-- Source document --
Sql-server – Attempts to reclaim unused space causes the used space to increase significantly in SQL Server

indexsql serversql-server-2017storage

I have a table in a production database that has a size of 525 GB, of which 383 GB is unused:

Unused Space

I'd like to reclaim some of this space, but, before messing with the production DB, I'm testing some strategies on an identical table in a test DB with less data. This table has a similar problem:

Unused Space

Some information about the table:

  • The fill factor is set to 0
  • There are about 30 columns
  • One of the columns is a LOB of type image, and it's storing files that range in size from a few KB to several hundred MB
  • The table does not have any hypothetical indexes associated with it

The Server is running SQL Server 2017 (RTM-GDR) (KB4505224) – 14.0.2027.2 (X64). The database is using the SIMPLE recovery model.

Some things I've tried:

  • Rebuilding the indexes: ALTER INDEX ALL ON dbo.MyTable REBUILD. This had a negligible impact.
  • Reorganizing the indexes: ALTER INDEX ALL ON dbo.MyTable REORGANIZE WITH(LOB_COMPACTION = ON). This had a negligible impact.

-- Data --
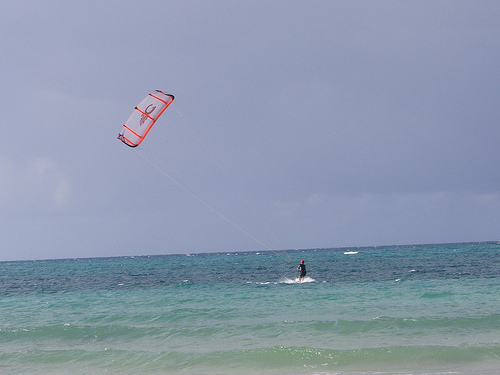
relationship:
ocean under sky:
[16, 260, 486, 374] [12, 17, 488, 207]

==

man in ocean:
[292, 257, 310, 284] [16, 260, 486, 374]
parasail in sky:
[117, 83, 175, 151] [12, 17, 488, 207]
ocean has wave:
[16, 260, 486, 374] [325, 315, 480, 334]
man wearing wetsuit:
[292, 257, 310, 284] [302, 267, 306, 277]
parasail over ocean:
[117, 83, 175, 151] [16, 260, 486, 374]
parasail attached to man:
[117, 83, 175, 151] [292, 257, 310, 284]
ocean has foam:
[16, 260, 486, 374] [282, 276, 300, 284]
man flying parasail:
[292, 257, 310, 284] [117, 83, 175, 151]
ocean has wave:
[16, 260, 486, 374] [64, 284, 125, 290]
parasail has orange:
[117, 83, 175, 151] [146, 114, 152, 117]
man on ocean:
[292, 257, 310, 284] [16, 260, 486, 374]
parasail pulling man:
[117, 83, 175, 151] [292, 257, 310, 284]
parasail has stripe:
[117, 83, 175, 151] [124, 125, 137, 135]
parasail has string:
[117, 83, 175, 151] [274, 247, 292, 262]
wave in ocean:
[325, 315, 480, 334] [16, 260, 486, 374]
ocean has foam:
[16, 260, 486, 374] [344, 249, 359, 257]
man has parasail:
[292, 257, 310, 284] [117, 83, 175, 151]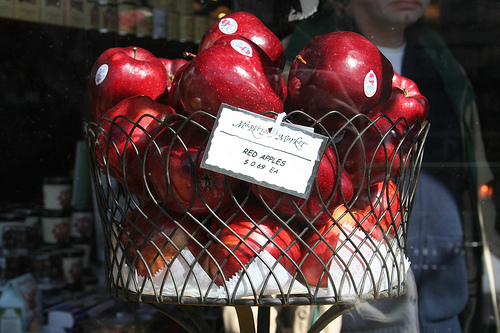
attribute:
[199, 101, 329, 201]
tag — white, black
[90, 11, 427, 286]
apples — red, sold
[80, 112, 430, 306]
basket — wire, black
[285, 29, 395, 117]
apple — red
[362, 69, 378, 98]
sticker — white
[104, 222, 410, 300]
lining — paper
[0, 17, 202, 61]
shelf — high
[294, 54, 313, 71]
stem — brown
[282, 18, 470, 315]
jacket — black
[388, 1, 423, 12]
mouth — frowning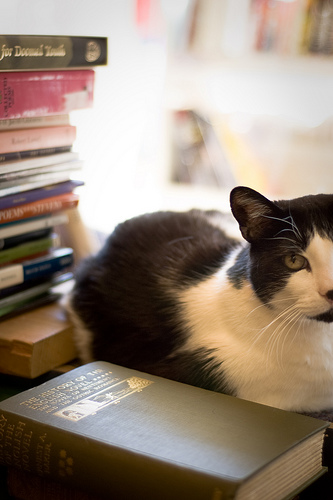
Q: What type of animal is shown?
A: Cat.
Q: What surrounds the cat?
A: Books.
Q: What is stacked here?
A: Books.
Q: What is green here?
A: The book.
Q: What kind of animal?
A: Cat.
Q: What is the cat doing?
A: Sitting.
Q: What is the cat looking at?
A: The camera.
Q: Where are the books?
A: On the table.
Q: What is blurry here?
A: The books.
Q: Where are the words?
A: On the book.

-- Brief --
In the SQL Server post about unused space, what recovery model does the database use?

-- Task result --
The SIMPLE recovery model.